If you are only out to test this effect for "sex", you could do a manual comparison, where you esimate the full model, and compare that to the full model without "sex". As a sidenote, I also think that when you use regressionBF, you are not using your factor variable as a factor, but are converting it to a numeric (because else regressionBF would have given you an error, but lmBF would have been the appropriate function). The lmBF function also gives you a Bayes factor against the intercept only model. So you can take the quotient of the two BFs you obtain this way (full model, and full model w/o "sex") - this will be your Bayes factor for/against "sex" being a meaningful predictor on top of all other variables in the model.

I hope this clarifies things, if not please let me know =)

Johnny

• Hi Johnny,

I used lmBF twice:

Model 1: sex + 14 other covariates = BF = 9.445001e+53

Model 2: 14 other covariates = BF = 5.411868e+54

The quotient (model1/model2)=0.174523

The inverse quotient (model2/model1)=5.7298

Interpretation: The analysis above suggests that compared to all the other predictors in the model together (not the null model, right?), the data are about 5.73 times more likely to show no 'sex' differences (null finding).

Questions:

1) Does this interpretation make sense to you too?

2) And what if I wanted to compare to the 'null model' rather than the 'other predictors'? I'm not sure if i'm confusing the theory here.

Thank you,

Francesca

• Hi Francesca,

That's great to hear!

This is indeed where things are not very clear, because there are basically two approaches you can use here:

1) Compare the full model to the full model without sex (as we discussed above). This gives an indication of how well those two models perform, and since the only difference between them is "sex", if the latter model outperforms the former, you can see this as evidence that adding "sex" is not valuable.

2) Instead of only looking at that single comparison, you can look at all versions of the model that do not contain sex (for instance, a model that contains 8 predictors, none of which are "sex"), and compare those to that same model, but with "sex" added (for instance, that model with 8 predictors + "sex). This also gives an indication of how much (or little) added predictive value "sex" has, but now in settings where fewer models are included. With all those model comparisons in hand, you could then average over all the comparisons; this would typically be your inclusion BF (BF_inc).

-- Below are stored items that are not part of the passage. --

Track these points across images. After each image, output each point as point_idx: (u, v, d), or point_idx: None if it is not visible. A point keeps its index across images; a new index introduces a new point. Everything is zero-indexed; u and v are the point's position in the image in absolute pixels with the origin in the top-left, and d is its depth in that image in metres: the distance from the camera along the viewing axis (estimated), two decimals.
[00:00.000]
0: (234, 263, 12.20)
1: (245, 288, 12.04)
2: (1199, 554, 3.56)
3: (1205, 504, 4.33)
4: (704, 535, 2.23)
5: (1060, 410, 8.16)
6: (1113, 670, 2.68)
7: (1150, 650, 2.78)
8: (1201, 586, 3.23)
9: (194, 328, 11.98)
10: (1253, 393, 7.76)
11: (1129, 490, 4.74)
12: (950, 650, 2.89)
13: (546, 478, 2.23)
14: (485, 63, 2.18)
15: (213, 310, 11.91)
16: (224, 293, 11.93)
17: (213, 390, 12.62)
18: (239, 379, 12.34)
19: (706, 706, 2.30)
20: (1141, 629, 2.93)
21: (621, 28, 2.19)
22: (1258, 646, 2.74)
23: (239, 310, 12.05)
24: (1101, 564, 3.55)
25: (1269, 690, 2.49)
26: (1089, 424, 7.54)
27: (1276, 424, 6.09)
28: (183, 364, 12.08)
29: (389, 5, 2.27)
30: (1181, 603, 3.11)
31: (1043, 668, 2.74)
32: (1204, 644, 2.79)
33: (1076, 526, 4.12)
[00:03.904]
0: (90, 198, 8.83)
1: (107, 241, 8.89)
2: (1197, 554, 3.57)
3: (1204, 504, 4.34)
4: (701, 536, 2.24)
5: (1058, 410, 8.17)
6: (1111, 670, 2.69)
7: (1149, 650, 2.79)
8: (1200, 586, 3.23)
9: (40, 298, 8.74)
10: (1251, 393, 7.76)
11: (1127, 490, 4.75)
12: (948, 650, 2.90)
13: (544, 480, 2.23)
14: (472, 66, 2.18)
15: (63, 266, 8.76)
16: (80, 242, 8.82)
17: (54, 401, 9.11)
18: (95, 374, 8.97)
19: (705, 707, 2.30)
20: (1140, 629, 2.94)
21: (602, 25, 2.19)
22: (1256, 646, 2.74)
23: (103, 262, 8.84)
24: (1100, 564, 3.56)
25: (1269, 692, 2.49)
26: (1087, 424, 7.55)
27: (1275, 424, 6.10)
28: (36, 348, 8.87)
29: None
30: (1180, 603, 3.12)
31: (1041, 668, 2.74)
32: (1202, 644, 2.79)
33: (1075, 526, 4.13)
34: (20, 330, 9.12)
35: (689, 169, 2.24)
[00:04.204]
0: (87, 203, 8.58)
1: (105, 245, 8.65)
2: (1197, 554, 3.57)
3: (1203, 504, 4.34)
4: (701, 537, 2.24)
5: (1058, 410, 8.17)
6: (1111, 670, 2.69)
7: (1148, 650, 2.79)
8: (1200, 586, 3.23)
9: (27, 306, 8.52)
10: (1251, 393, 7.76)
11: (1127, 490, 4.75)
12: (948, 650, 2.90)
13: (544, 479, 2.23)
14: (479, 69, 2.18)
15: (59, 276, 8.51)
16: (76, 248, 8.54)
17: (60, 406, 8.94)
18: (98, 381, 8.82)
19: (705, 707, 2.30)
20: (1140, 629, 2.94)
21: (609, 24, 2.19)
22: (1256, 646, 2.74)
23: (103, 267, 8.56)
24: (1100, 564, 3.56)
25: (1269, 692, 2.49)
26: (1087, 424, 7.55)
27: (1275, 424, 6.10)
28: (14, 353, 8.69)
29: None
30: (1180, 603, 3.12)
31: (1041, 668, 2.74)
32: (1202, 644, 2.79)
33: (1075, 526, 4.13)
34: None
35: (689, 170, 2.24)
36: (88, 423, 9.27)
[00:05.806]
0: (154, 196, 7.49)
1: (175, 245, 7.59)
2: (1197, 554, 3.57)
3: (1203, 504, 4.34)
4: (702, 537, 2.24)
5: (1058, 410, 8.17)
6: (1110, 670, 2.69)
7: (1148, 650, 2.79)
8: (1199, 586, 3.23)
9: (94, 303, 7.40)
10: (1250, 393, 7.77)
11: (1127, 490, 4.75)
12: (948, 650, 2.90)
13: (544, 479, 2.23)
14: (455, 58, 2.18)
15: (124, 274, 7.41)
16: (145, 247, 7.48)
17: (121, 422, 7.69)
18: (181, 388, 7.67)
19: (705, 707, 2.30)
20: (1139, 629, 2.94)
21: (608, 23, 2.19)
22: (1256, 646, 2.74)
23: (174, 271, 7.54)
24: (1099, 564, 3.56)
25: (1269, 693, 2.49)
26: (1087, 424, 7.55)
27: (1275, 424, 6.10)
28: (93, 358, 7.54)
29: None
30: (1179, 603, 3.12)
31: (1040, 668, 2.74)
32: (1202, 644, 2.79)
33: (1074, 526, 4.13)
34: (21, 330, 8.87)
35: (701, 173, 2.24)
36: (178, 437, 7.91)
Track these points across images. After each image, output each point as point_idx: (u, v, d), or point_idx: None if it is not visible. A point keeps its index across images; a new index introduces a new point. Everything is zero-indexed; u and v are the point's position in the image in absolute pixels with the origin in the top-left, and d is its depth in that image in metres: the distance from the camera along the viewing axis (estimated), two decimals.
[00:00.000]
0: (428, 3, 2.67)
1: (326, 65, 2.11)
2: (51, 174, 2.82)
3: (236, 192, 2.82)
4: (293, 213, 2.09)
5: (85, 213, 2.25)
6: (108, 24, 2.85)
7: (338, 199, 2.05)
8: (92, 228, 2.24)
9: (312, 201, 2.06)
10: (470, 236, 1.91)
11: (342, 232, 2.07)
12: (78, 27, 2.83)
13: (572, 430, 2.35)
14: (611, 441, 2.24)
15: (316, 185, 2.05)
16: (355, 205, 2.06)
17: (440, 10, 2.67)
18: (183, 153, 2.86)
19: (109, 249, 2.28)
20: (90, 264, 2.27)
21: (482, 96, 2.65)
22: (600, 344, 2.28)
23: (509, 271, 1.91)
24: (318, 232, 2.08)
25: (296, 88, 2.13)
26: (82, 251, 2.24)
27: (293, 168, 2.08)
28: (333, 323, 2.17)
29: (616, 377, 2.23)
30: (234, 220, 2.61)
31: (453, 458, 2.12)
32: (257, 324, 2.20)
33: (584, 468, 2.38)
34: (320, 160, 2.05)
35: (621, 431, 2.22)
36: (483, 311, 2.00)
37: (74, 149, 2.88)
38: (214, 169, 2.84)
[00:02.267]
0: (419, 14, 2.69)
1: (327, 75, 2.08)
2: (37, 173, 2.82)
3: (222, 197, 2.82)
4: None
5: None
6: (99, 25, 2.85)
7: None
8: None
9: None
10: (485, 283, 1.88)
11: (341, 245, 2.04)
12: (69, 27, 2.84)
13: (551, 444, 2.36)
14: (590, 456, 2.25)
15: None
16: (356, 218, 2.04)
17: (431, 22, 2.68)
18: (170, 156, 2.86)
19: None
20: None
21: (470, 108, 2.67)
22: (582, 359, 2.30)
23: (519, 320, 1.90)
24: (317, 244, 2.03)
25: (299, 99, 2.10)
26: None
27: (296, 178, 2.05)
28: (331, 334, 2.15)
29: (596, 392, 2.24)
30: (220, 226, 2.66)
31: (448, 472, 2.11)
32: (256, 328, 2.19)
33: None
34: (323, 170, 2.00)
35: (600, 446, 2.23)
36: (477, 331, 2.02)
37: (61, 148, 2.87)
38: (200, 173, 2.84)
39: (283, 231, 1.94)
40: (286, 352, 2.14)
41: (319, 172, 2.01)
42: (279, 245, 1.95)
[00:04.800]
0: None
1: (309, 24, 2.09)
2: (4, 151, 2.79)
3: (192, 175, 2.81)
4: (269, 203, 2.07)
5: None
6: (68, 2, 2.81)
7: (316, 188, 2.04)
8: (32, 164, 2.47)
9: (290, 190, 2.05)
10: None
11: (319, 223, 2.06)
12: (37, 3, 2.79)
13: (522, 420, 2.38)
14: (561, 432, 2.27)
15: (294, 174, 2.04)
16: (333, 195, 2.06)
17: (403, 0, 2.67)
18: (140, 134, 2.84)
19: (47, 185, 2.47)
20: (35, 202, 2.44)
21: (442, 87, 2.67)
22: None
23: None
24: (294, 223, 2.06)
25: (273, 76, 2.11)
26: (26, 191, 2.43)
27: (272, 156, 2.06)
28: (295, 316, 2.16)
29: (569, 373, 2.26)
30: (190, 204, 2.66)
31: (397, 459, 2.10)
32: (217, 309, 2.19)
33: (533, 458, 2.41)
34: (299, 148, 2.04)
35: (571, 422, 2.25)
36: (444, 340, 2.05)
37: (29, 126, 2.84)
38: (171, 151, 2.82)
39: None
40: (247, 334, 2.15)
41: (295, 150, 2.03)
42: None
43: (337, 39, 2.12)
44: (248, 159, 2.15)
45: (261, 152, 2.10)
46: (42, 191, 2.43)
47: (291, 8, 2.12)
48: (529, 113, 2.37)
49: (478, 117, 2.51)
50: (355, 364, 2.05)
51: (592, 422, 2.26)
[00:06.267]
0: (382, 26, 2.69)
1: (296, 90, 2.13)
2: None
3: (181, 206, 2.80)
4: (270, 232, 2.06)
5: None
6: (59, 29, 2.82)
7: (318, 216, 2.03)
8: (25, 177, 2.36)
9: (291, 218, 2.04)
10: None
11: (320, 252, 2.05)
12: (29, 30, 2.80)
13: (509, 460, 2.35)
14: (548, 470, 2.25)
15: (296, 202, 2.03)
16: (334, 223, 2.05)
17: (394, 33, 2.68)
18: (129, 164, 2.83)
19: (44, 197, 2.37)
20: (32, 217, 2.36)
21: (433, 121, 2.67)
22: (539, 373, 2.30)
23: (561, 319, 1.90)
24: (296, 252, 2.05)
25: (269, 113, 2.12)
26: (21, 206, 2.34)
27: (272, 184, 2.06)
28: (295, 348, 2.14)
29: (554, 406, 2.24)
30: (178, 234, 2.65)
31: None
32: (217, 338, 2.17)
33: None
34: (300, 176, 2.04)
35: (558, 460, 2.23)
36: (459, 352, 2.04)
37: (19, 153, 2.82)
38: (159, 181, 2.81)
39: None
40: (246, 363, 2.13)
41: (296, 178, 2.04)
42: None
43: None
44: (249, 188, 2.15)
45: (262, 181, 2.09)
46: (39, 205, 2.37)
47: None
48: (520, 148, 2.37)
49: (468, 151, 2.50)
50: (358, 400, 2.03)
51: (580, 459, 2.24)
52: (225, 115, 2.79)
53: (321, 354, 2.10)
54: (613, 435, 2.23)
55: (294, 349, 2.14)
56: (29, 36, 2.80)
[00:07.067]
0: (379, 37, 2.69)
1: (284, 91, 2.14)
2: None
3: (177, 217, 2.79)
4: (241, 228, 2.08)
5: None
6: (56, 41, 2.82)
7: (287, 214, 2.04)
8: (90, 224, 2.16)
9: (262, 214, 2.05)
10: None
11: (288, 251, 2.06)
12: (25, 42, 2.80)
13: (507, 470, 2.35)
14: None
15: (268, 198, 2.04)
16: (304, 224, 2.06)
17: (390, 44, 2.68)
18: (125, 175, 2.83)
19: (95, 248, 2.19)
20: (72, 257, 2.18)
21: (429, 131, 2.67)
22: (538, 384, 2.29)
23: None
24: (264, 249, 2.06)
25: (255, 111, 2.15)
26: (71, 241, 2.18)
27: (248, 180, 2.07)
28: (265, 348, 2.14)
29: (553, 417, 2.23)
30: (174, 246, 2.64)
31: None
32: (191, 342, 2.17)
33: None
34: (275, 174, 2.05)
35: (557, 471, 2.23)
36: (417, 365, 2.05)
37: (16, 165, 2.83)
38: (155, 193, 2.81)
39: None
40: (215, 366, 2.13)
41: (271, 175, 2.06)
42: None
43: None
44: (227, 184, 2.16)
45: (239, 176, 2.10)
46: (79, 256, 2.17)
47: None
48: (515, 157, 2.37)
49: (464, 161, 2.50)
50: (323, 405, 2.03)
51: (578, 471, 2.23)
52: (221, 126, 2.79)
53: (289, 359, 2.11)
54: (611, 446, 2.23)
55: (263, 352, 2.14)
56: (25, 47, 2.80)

Because we cannot do 2), 1) is a good alternative, and is the comparison that (in my view) paints the most complete picture because it simply considers all variables. The full model without "sex" would be the null model (although that is just semantics). The null model is simply the model that has all the components you are not interested in for that particular analysis (i.e., variables you want to control for), and the alternative model is the model that has those components, plus the components you are interested in for that particular analysis. If you would take the "hardcore null model", which only has an intercept, and compare that to the full model, you can hardly say anything about "sex" as a predictor only.

The interpretation of the Bayes factor you report is: "The data are 5.73 times more likely under the model that has <all predictors except sex> compared to the model that has <all predictors>. This seems to suggest that "sex" is not a meaningful predictor of <dependent variable" (which you could also interpret as no sex differences after controlling for the other variables).

Kind regards,

Johnny

• Dear Johnny,

Thanks very much for the prompt reply. It's all very clear now.

Thanks again!

Best,

Francesca